• [What is required]
Pictures aside, repeat all the entries below exactly as they appear.
────────
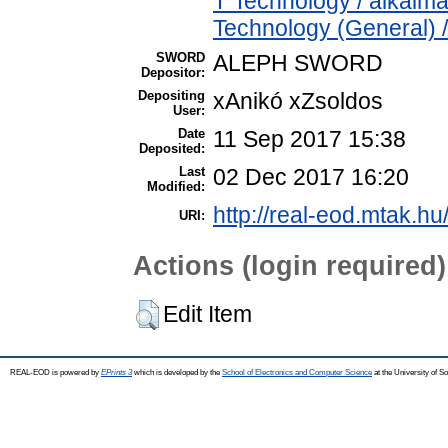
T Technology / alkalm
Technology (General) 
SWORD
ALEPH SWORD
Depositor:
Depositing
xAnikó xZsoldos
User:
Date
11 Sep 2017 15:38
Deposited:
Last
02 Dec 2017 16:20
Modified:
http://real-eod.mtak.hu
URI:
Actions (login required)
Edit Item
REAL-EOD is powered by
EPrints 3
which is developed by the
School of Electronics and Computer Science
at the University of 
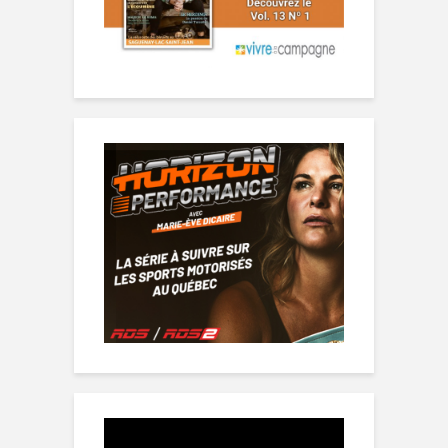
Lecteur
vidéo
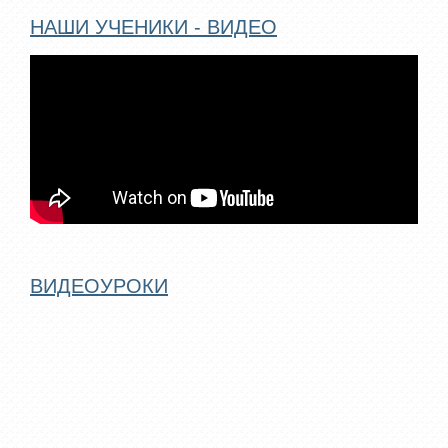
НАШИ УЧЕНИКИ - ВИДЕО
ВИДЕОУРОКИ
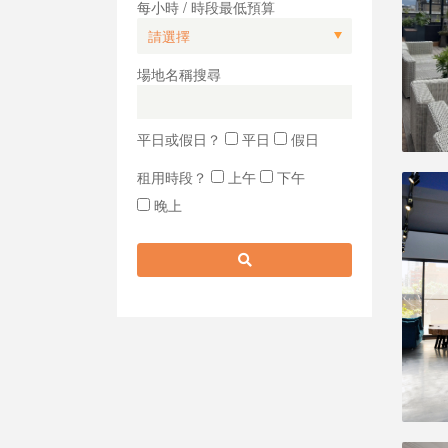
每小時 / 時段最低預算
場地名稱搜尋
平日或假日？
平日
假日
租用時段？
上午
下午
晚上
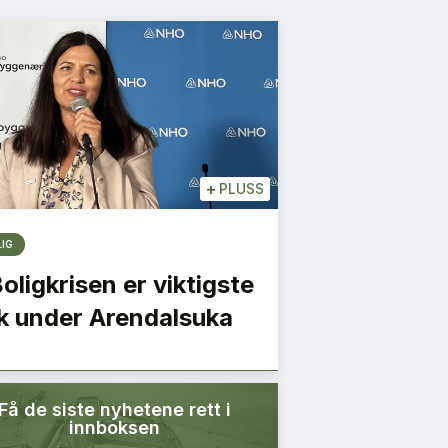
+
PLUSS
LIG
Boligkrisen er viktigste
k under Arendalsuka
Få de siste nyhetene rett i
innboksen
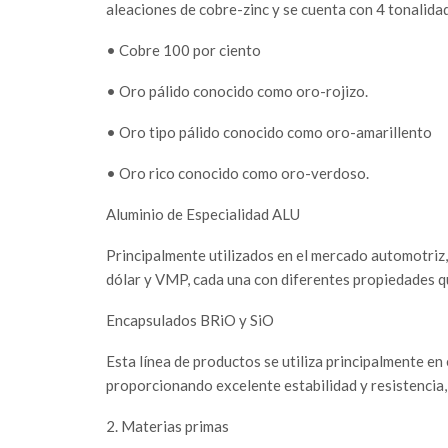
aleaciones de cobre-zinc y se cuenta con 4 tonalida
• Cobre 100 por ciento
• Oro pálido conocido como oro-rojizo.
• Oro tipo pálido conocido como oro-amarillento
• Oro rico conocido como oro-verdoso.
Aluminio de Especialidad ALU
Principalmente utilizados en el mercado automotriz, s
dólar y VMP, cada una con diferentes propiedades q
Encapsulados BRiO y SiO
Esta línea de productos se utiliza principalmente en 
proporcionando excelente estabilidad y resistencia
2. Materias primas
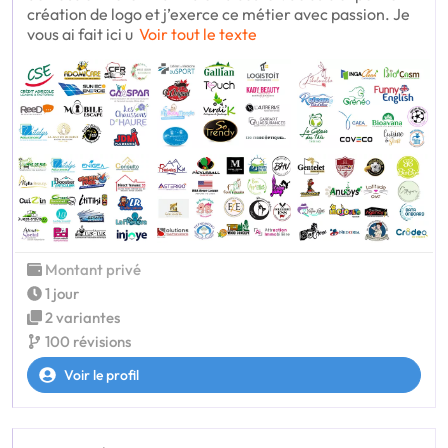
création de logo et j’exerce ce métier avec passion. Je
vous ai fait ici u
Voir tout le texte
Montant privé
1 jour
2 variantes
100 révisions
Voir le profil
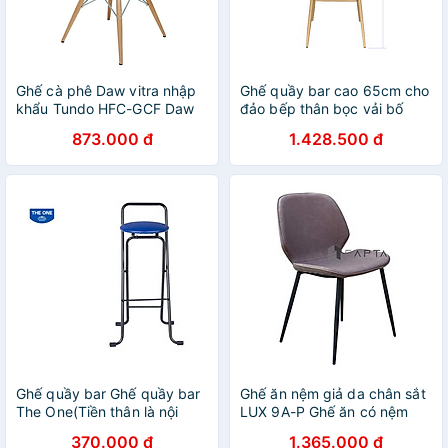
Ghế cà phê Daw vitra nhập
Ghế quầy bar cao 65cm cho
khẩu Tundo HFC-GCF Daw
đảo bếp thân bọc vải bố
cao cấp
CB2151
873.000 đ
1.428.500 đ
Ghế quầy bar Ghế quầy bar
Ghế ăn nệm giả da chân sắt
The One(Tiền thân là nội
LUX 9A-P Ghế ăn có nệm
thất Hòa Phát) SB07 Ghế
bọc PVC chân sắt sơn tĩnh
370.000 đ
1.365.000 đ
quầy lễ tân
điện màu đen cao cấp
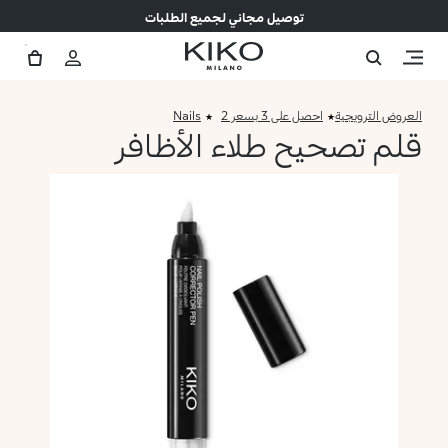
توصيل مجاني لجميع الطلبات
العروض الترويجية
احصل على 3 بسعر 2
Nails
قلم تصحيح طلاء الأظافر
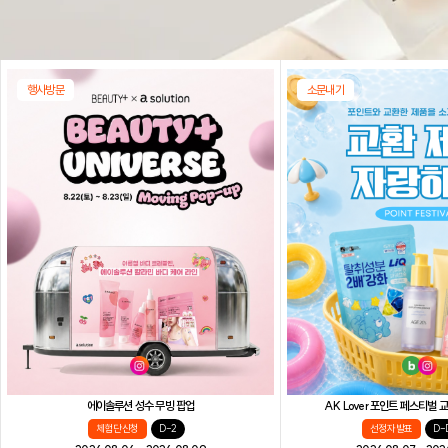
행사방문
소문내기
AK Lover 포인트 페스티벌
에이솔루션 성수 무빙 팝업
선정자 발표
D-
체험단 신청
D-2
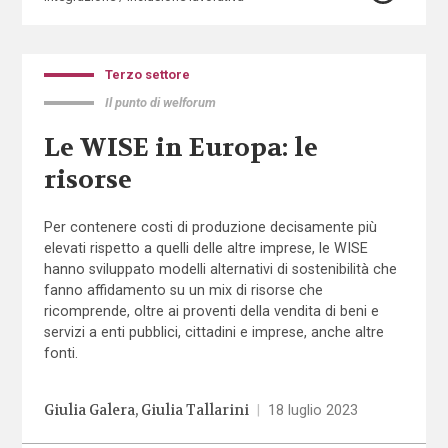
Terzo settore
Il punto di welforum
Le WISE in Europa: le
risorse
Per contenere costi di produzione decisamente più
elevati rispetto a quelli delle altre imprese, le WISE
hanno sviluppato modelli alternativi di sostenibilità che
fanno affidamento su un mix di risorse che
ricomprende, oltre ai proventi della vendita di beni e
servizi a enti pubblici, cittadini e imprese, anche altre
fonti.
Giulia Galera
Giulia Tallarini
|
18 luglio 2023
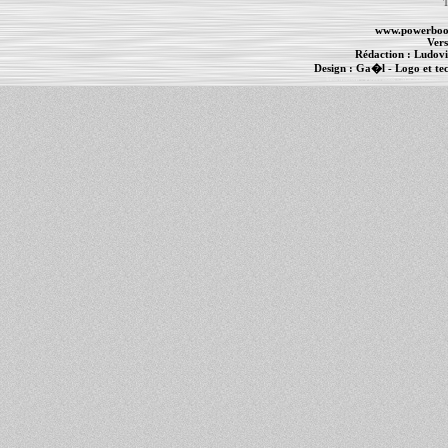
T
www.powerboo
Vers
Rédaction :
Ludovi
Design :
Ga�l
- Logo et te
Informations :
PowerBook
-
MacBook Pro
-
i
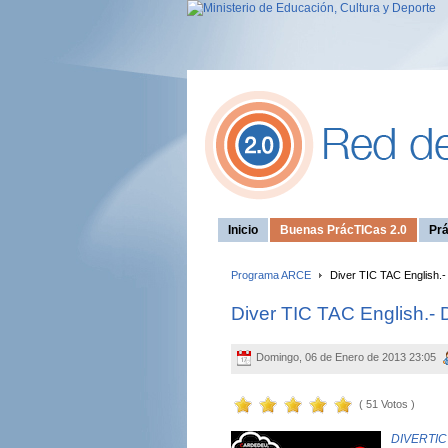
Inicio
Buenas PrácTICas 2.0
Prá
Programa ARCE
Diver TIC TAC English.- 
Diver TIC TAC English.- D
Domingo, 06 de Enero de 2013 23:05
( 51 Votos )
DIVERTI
────────
• [Exercise solution]
T Technology / alkalm
Technology (General) 
SWORD
ALEPH SWORD
Depositor:
Depositing
xAnikó xZsoldos
User:
Date
11 Sep 2017 15:38
Deposited:
Last
02 Dec 2017 16:20
Modified:
http://real-eod.mtak.hu
URI:
Actions (login required)
Edit Item
REAL-EOD is powered by
EPrints 3
which is developed by the
School of Electronics and Computer Science
at the University of 
Lecteur
vidéo
НАШИ УЧЕНИКИ - ВИДЕО
ВИДЕОУРОКИ
每小時 / 時段最低預算
場地名稱搜尋
平日或假日？
平日
假日
租用時段？
上午
下午
晚上
+
PLUSS
LIG
Boligkrisen er viktigste
k under Arendalsuka
Få de siste nyhetene rett i
innboksen
aleaciones de cobre-zinc y se cuenta con 4 tonalida
• Cobre 100 por ciento
• Oro pálido conocido como oro-rojizo.
• Oro tipo pálido conocido como oro-amarillento
• Oro rico conocido como oro-verdoso.
Aluminio de Especialidad ALU
Principalmente utilizados en el mercado automotriz, s
dólar y VMP, cada una con diferentes propiedades q
Encapsulados BRiO y SiO
Esta línea de productos se utiliza principalmente en 
proporcionando excelente estabilidad y resistencia
2. Materias primas
création de logo et j’exerce ce métier avec passion. Je
vous ai fait ici u
Voir tout le texte
Montant privé
1 jour
2 variantes
100 révisions
Voir le profil
Ghế cà phê Daw vitra nhập
Ghế quầy bar cao 65cm cho
khẩu Tundo HFC-GCF Daw
đảo bếp thân bọc vải bố
cao cấp
CB2151
873.000 đ
1.428.500 đ
Ghế quầy bar Ghế quầy bar
Ghế ăn nệm giả da chân sắt
The One(Tiền thân là nội
LUX 9A-P Ghế ăn có nệm
thất Hòa Phát) SB07 Ghế
bọc PVC chân sắt sơn tĩnh
370.000 đ
1.365.000 đ
quầy lễ tân
điện màu đen cao cấp
توصيل مجاني لجميع الطلبات
العروض الترويجية
احصل على 3 بسعر 2
Nails
قلم تصحيح طلاء الأظافر
행사방문
소문내기
AK Lover 포인트 페스티벌
에이솔루션 성수 무빙 팝업
선정자 발표
D-
체험단 신청
D-2
Terzo settore
Il punto di welforum
Le WISE in Europa: le
risorse
Per contenere costi di produzione decisamente più
elevati rispetto a quelli delle altre imprese, le WISE
hanno sviluppato modelli alternativi di sostenibilità che
fanno affidamento su un mix di risorse che
ricomprende, oltre ai proventi della vendita di beni e
servizi a enti pubblici, cittadini e imprese, anche altre
fonti.
Giulia Galera
Giulia Tallarini
|
18 luglio 2023
T
www.powerboo
Vers
Rédaction :
Ludovi
Design :
Ga�l
- Logo et te
Informations :
PowerBook
-
MacBook Pro
-
i
Inicio
Buenas PrácTICas 2.0
Prá
Programa ARCE
Diver TIC TAC English.- 
Diver TIC TAC English.- D
Domingo, 06 de Enero de 2013 23:05
( 51 Votos )
DIVERTI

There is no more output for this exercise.